*Extracted records:*
--- START ---
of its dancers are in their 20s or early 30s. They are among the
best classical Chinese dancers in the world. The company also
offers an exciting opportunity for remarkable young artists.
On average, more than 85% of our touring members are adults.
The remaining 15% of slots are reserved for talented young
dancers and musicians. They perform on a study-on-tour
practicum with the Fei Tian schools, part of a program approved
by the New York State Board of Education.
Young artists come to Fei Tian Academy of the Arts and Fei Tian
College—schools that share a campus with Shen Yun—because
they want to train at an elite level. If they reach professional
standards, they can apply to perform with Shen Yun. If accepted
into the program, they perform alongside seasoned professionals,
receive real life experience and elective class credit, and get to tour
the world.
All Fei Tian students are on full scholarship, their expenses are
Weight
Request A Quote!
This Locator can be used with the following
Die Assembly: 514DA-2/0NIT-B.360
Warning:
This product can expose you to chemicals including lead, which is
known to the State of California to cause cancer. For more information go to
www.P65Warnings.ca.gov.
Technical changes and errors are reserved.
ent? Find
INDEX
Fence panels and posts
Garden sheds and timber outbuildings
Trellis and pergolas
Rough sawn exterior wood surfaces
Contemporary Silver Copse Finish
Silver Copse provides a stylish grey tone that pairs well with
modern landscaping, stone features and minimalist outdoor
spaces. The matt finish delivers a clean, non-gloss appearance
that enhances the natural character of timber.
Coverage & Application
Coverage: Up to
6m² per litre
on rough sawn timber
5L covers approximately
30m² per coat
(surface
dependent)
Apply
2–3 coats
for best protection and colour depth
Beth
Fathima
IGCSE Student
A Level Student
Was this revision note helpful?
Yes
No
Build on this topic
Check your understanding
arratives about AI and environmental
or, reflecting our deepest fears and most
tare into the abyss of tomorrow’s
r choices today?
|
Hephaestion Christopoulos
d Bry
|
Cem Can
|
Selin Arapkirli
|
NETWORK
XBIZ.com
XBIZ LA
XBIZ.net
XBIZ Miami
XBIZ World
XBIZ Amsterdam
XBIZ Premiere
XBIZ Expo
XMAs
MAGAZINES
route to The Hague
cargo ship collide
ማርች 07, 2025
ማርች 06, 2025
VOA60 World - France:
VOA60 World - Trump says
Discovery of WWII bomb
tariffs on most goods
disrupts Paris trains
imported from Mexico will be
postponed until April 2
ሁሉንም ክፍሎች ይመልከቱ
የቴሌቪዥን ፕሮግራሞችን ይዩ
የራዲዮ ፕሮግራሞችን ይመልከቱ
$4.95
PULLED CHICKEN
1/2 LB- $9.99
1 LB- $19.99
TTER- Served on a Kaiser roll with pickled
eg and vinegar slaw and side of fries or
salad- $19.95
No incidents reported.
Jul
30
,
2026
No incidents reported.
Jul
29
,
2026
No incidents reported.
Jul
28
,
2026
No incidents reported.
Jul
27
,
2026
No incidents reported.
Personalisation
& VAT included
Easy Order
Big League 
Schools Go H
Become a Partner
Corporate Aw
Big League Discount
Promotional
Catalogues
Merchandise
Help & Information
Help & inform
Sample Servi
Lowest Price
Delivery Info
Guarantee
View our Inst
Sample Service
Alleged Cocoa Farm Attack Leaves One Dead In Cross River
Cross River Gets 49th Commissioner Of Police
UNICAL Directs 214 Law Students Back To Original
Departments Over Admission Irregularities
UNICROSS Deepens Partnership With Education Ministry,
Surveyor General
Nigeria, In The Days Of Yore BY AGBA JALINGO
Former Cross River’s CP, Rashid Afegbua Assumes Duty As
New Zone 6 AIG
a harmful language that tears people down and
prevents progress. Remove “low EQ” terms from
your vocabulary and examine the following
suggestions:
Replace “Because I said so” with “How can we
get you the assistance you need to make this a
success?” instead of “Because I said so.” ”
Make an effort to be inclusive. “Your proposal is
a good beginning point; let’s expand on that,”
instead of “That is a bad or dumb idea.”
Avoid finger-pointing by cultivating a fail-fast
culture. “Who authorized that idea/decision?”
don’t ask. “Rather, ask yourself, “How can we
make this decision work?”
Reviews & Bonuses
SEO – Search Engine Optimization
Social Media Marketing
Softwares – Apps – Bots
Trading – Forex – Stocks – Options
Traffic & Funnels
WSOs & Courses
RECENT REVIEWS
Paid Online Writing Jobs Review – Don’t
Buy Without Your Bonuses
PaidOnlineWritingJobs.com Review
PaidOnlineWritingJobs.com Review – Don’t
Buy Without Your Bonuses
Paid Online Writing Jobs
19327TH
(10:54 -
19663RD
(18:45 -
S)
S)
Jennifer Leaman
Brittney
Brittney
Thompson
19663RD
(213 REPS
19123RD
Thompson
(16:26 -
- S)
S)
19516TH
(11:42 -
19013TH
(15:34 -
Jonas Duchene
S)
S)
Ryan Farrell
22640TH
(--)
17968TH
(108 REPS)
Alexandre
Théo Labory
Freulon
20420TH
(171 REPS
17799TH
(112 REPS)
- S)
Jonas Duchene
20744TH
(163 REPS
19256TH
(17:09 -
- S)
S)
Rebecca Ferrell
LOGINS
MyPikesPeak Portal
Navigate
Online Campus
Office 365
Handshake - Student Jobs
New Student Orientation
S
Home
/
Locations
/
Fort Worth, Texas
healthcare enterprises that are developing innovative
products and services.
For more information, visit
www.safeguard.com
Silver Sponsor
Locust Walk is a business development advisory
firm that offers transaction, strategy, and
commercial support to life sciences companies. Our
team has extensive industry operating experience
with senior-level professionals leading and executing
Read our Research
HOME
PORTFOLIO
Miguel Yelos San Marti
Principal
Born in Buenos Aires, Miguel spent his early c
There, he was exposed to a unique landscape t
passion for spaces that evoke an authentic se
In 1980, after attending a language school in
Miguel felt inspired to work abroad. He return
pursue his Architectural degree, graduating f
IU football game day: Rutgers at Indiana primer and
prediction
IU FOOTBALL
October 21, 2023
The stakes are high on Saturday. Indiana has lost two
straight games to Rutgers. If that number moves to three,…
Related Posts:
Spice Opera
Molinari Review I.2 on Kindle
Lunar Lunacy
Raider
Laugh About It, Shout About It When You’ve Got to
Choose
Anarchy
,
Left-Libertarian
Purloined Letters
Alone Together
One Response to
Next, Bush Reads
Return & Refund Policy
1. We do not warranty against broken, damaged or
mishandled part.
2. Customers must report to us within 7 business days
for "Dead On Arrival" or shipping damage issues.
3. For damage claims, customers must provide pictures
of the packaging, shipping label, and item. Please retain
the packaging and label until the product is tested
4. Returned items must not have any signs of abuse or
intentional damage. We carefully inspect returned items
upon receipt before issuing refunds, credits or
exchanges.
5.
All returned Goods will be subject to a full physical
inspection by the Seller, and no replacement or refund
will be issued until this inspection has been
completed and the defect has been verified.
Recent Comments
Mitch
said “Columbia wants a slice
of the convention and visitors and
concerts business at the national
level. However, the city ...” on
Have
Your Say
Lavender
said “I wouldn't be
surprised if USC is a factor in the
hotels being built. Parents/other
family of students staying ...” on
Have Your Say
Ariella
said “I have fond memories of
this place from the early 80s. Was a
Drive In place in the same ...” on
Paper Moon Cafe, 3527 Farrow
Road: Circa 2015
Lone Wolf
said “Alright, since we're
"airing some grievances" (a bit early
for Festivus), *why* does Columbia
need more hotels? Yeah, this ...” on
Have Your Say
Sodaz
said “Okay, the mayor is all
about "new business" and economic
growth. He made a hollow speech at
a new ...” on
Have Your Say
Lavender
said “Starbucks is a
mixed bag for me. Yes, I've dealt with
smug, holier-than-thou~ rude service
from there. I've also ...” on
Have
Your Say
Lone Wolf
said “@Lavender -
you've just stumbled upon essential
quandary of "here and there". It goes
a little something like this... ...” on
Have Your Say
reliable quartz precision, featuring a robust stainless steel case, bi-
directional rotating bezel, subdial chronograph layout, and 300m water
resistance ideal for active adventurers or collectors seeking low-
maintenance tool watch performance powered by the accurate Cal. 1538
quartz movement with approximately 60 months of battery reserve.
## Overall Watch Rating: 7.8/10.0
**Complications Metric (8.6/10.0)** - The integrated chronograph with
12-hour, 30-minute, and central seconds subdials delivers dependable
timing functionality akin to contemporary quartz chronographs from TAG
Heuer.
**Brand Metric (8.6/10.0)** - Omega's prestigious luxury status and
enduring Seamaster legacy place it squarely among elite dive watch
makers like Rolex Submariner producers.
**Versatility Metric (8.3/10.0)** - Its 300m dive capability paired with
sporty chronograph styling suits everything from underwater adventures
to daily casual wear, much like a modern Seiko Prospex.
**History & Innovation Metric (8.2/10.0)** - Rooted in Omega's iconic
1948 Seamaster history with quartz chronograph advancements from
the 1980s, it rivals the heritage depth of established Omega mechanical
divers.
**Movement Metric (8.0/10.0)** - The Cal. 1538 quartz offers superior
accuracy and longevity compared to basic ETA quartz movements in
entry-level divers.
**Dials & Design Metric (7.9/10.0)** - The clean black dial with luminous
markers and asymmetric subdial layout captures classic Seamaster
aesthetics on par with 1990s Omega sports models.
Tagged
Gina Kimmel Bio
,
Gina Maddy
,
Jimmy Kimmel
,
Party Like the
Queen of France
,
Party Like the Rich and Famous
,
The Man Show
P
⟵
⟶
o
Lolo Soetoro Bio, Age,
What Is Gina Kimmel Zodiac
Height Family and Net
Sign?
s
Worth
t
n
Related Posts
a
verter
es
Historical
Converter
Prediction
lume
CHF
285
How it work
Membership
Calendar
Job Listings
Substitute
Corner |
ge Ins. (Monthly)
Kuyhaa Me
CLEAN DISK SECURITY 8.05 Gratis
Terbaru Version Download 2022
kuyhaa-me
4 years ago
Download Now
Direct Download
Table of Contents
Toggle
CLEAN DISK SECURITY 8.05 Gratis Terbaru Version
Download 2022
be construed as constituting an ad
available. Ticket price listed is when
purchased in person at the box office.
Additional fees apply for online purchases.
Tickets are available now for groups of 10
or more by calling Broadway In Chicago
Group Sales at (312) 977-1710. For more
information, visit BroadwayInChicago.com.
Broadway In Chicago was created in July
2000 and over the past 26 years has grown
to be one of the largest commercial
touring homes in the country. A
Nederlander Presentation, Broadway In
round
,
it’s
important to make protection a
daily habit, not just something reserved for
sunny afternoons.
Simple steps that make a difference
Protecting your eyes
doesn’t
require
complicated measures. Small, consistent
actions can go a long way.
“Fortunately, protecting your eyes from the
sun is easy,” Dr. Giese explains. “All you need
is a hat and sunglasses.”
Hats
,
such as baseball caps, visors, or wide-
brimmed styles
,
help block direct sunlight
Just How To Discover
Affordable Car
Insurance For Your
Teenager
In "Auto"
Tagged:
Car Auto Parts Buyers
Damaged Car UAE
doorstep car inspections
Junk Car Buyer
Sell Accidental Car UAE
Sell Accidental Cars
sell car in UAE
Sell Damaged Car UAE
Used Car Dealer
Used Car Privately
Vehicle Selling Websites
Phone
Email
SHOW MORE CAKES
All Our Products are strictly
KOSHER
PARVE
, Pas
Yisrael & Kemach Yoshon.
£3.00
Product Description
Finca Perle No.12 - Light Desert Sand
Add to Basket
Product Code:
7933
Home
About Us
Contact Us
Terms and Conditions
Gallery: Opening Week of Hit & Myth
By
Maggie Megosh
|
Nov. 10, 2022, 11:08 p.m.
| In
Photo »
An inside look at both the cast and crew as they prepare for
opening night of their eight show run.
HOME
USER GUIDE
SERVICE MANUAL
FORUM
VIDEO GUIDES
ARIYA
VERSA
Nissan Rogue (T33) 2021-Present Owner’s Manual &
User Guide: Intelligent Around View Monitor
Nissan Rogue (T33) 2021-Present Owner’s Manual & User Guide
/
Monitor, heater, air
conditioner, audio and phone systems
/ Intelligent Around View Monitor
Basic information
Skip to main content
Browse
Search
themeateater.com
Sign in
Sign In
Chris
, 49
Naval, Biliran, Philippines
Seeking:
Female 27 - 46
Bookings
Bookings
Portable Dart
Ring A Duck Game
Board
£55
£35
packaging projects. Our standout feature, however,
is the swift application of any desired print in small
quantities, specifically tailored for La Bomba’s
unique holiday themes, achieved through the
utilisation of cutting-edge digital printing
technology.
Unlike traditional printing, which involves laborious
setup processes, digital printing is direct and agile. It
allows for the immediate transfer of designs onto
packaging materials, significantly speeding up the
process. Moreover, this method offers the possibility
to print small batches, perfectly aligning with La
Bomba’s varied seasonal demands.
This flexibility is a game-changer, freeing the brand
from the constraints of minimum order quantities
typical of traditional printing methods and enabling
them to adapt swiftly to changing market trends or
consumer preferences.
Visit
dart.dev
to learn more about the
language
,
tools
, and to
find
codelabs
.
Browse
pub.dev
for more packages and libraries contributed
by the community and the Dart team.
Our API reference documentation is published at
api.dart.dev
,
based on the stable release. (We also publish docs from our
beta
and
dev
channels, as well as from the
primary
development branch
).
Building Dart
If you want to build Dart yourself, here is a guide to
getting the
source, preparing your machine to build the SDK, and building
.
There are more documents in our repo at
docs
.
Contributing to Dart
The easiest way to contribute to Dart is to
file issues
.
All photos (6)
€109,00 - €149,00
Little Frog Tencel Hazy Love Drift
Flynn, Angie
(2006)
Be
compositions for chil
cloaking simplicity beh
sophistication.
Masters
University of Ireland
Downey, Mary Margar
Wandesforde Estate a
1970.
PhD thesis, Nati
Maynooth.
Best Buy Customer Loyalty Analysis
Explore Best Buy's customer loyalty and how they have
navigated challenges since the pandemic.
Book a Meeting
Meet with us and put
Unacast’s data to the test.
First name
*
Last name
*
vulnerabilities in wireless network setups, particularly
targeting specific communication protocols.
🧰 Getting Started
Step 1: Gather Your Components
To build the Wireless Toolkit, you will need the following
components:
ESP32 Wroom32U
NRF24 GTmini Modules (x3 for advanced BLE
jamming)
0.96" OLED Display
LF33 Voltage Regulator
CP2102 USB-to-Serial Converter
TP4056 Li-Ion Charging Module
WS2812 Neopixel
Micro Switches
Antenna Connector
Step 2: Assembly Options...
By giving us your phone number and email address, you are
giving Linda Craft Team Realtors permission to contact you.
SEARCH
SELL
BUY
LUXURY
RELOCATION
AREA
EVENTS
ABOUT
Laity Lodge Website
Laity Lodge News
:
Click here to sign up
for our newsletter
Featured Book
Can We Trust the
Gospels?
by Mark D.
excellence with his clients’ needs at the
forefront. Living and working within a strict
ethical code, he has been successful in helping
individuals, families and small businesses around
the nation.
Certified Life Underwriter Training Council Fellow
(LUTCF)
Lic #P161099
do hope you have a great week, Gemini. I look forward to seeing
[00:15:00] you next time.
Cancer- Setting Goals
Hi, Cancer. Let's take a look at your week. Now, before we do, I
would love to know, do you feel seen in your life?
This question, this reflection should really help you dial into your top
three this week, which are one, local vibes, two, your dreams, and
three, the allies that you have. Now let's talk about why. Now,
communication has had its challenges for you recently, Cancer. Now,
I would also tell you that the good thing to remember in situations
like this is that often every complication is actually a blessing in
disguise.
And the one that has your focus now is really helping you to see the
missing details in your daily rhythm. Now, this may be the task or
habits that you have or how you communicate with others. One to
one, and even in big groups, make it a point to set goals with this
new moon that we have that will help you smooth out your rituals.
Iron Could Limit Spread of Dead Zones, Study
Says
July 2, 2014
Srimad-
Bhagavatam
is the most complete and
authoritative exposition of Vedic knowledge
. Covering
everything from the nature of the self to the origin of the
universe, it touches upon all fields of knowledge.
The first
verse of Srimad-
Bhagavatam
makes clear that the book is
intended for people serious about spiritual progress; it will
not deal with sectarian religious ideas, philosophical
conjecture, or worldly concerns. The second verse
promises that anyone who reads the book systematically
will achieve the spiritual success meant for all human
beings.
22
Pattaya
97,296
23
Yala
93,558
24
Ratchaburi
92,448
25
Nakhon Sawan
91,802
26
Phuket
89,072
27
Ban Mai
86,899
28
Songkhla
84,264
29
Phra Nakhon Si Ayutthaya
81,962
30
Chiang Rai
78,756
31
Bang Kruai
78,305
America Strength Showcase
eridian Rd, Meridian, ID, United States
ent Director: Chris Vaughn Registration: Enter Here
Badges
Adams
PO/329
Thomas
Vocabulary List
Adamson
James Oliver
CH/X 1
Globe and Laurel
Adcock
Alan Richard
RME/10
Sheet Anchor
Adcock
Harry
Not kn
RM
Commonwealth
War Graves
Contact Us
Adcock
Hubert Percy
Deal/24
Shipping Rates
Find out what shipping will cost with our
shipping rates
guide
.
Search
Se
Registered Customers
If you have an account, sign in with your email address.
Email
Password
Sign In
--- END ---
Look above for the line with "The easiest way to contribute to Dart is to" and the line with "Step 2: Assembly Options...". Retype those two lines and every line between them exactly, adding nothing.

The easiest way to contribute to Dart is to
file issues
.
All photos (6)
€109,00 - €149,00
Little Frog Tencel Hazy Love Drift
Flynn, Angie
(2006)
Be
compositions for chil
cloaking simplicity beh
sophistication.
Masters
University of Ireland
Downey, Mary Margar
Wandesforde Estate a
1970.
PhD thesis, Nati
Maynooth.
Best Buy Customer Loyalty Analysis
Explore Best Buy's customer loyalty and how they have
navigated challenges since the pandemic.
Book a Meeting
Meet with us and put
Unacast’s data to the test.
First name
*
Last name
*
vulnerabilities in wireless network setups, particularly
targeting specific communication protocols.
🧰 Getting Started
Step 1: Gather Your Components
To build the Wireless Toolkit, you will need the following
components:
ESP32 Wroom32U
NRF24 GTmini Modules (x3 for advanced BLE
jamming)
0.96" OLED Display
LF33 Voltage Regulator
CP2102 USB-to-Serial Converter
TP4056 Li-Ion Charging Module
WS2812 Neopixel
Micro Switches
Antenna Connector
Step 2: Assembly Options...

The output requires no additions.